Extrait à lire:
————

Il y a trente ans, Stephen King imaginait dans Le Fléau les Etats-Unis dévastés par une épidémie de grippe mortelle à 99,4%, à côté de laquelle la peste noire qui avait décimé le tiers de la population européenne entre 1347 et 1351 fait figure de rhume des foins. Génèse de ce roman, pour Envrak.fr.

Quand le Fléau (The Stand) paraît aux États-Unis en 1978, c’est le cinquième roman de Stephen King, le quatrième sous son nom (Rage, sorti en 1977, est sous le pseudo de Richard Bachman). King a alors 31 ans. Depuis l’avance de 200 000 dollars reçue en 1973 pour Carrie (publié l’année suivante), il se consacre désormais à plein temps à l’écriture. Au cinéma, Brian De Palma a adapté Carrie, et Stanley Kubrick va en faire de même pour Shining. Sa très prometteuse carrière est lancée.

————

Enregistrements présentés:

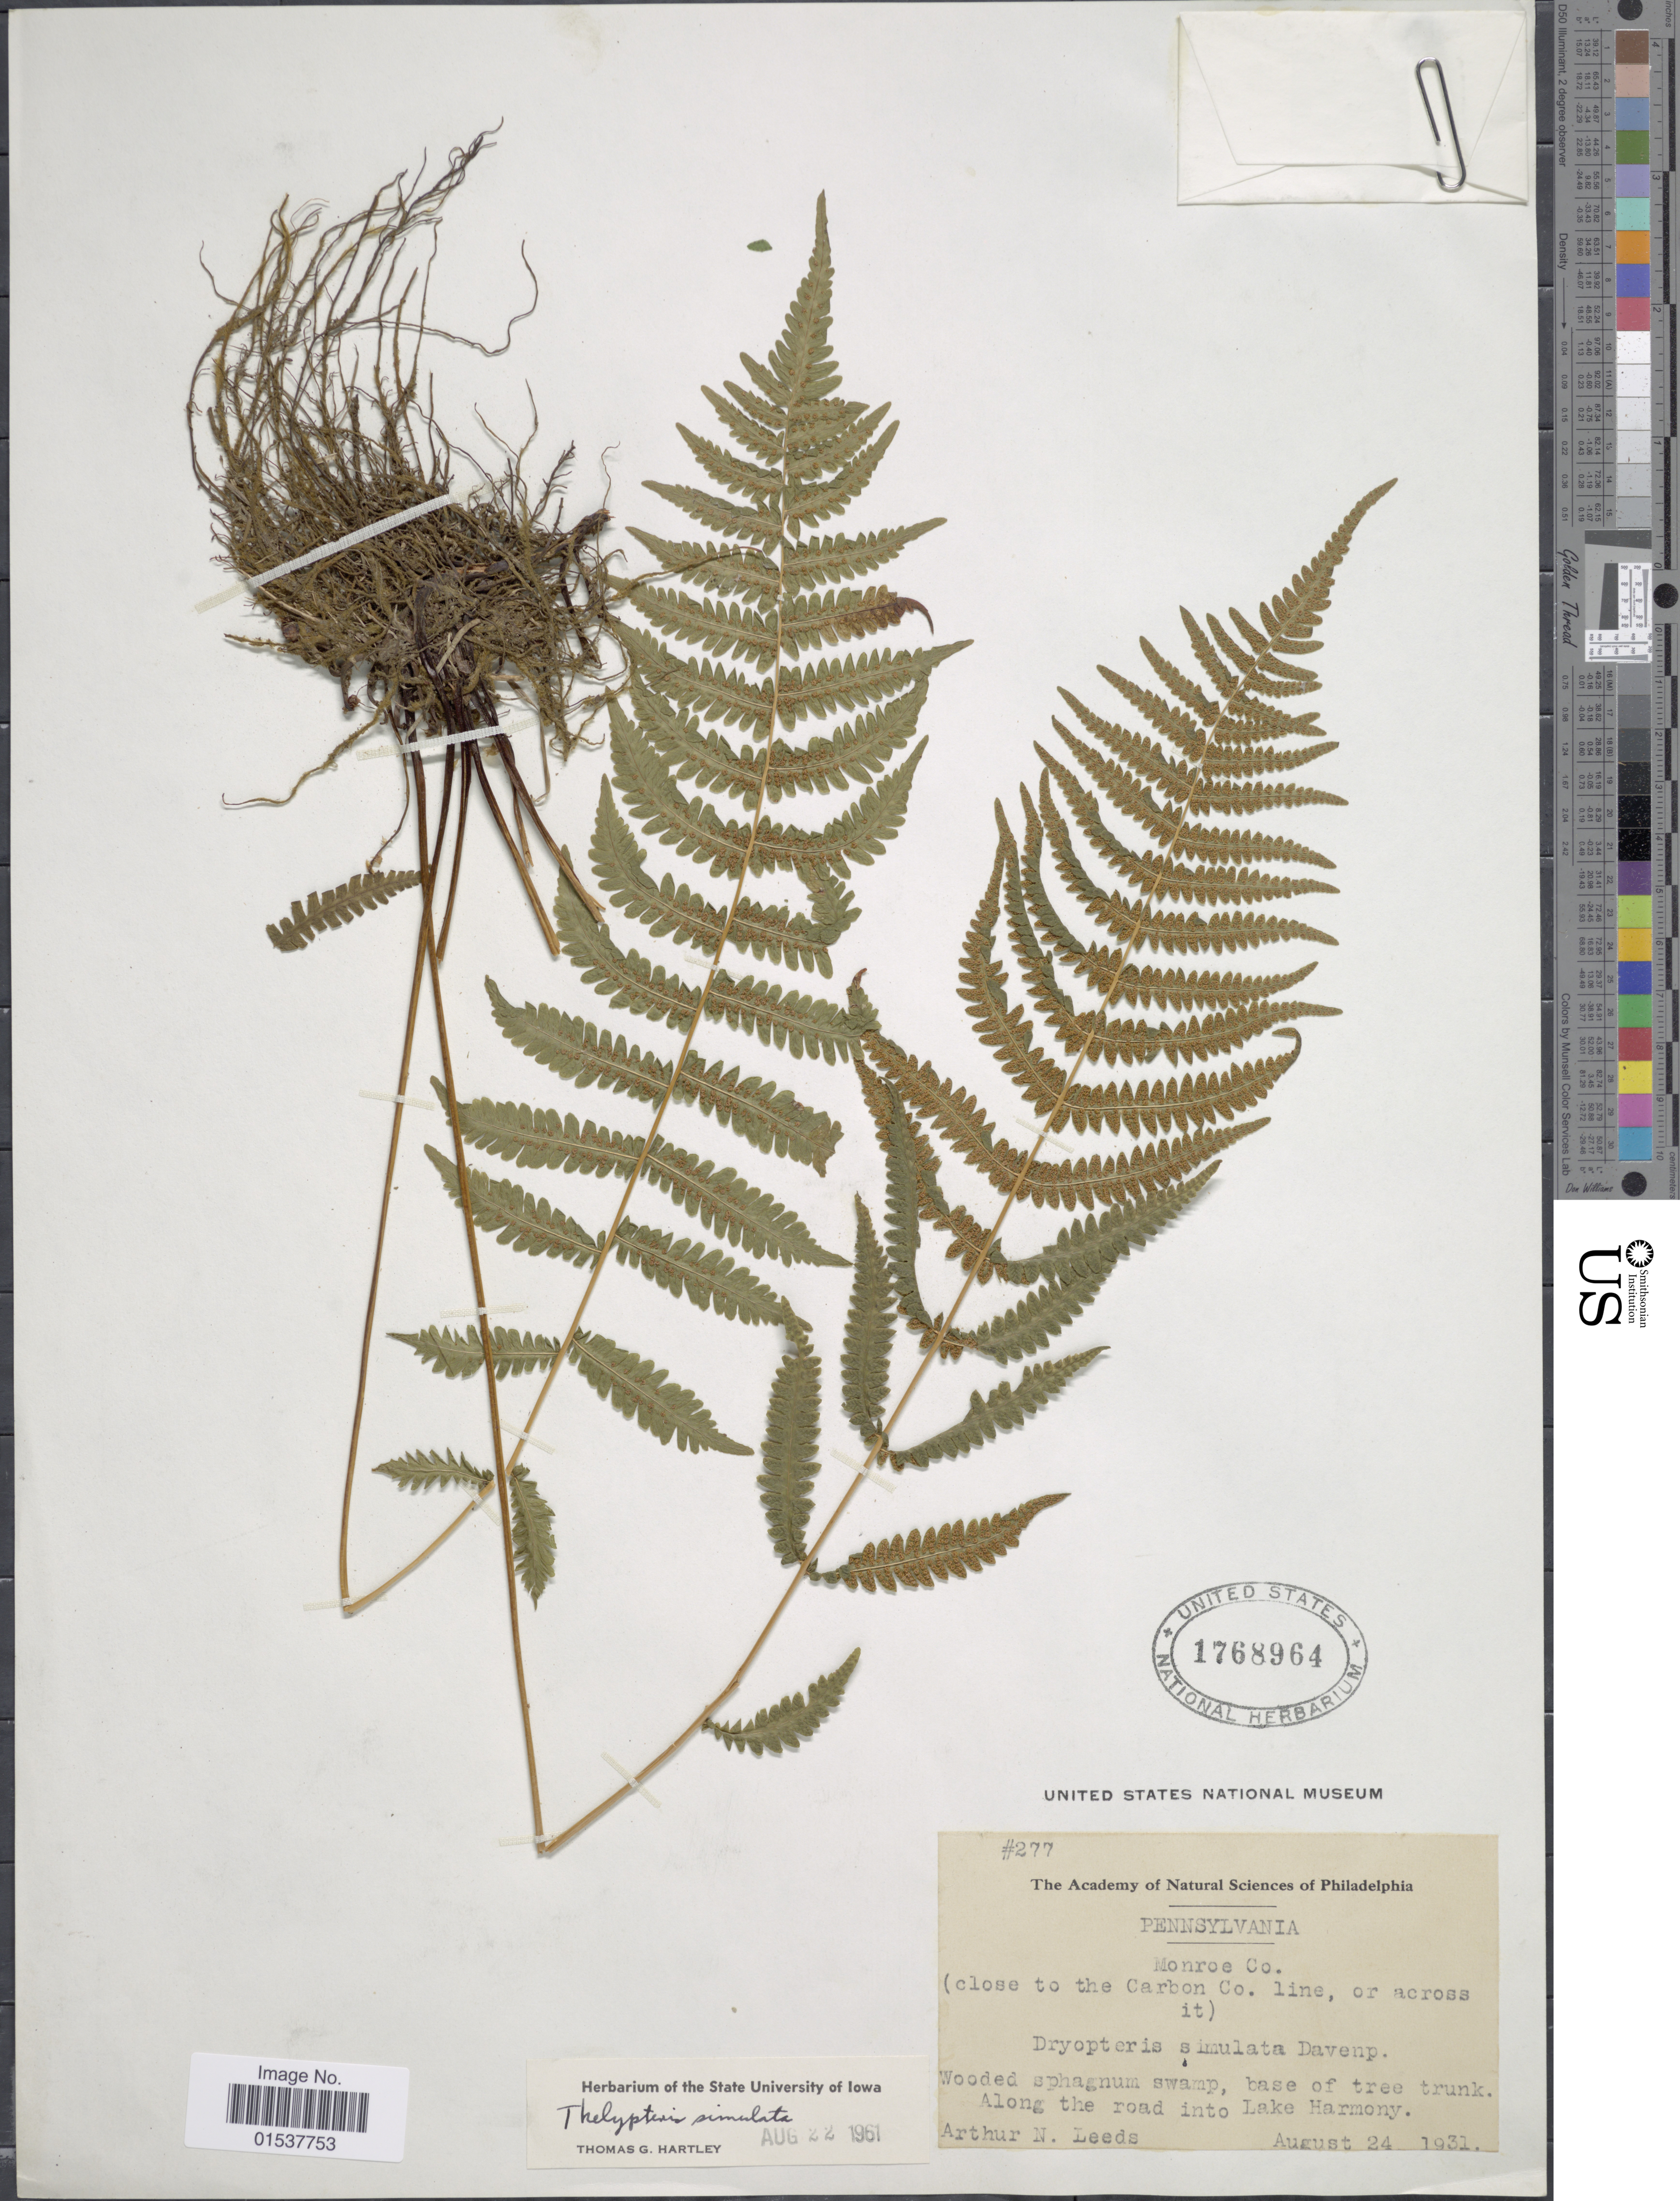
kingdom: Plantae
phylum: Tracheophyta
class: Polypodiopsida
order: Polypodiales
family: Thelypteridaceae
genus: Parathelypteris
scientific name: Parathelypteris simulata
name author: (Davenp.) Holttum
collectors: A. N. Leeds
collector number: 277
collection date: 1931-08-24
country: United States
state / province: Pennsylvania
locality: Monroe Co., (close to the Carbon Co. line, or across it), along the road into Lake Harmony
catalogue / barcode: US 1768964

————

Travail à faire:
- a) D'après l'extrait sur Le Fléau, pourquoi ce livre n'est-il que le quatrième roman paru sous le nom de Stephen King alors que c'est son cinquième ? Répondez en une à trois phrases.
- b) Recopiez, s'il vous plaît, un passage de l'extrait sur Le Fléau : commencez aux mots « Quand le Fléau » et arrêtez-vous après « carrière est lancée. ».
- c) Poursuivez l'extrait sur Le Fléau à partir de sa dernière phrase.

Ensemble des réponses:
- a) Rage, sorti en 1977, a été publié sous le pseudonyme de Richard Bachman. Seuls quatre de ses cinq romans portent donc le nom de Stephen King.

- b)
Quand le Fléau (The Stand) paraît aux États-Unis en 1978, c’est le cinquième roman de Stephen King, le quatrième sous son nom (Rage, sorti en 1977, est sous le pseudo de Richard Bachman). King a alors 31 ans. Depuis l’avance de 200 000 dollars reçue en 1973 pour Carrie (publié l’année suivante), il se consacre désormais à plein temps à l’écriture. Au cinéma, Brian De Palma a adapté Carrie, et Stanley Kubrick va en faire de même pour Shining. Sa très prometteuse carrière est lancée.

- c)
La toute première trace du Fléau, on la trouve dans une courte nouvelle (dix pages) intitulée Une sale grippe (Night surf) et parue dans un magazine en 1969 (elle sera inclue dans le recueil Danse macabre en 1978). Mais la première version du Fléau est jugée trop longue. Comme le raconte King dans Écriture, son éditeur lui affirme qu’un livre de plus de treize dollars (de l’époque) ne se vend pas. Il faut donc élaguer. King s’en charge lui-même, sort les ciseaux et enlève 400 pages à son manuscrit. Or, comme il le dit dans la préface à la nouvelle édition du Fléau, sortie en 1990, « ces détails ne sont absolument pas essentiels à l’intrigue, mais d’une certaine manière, ce sont eux qui font l’intrigue, ils font partie de l’art magique du conteur ».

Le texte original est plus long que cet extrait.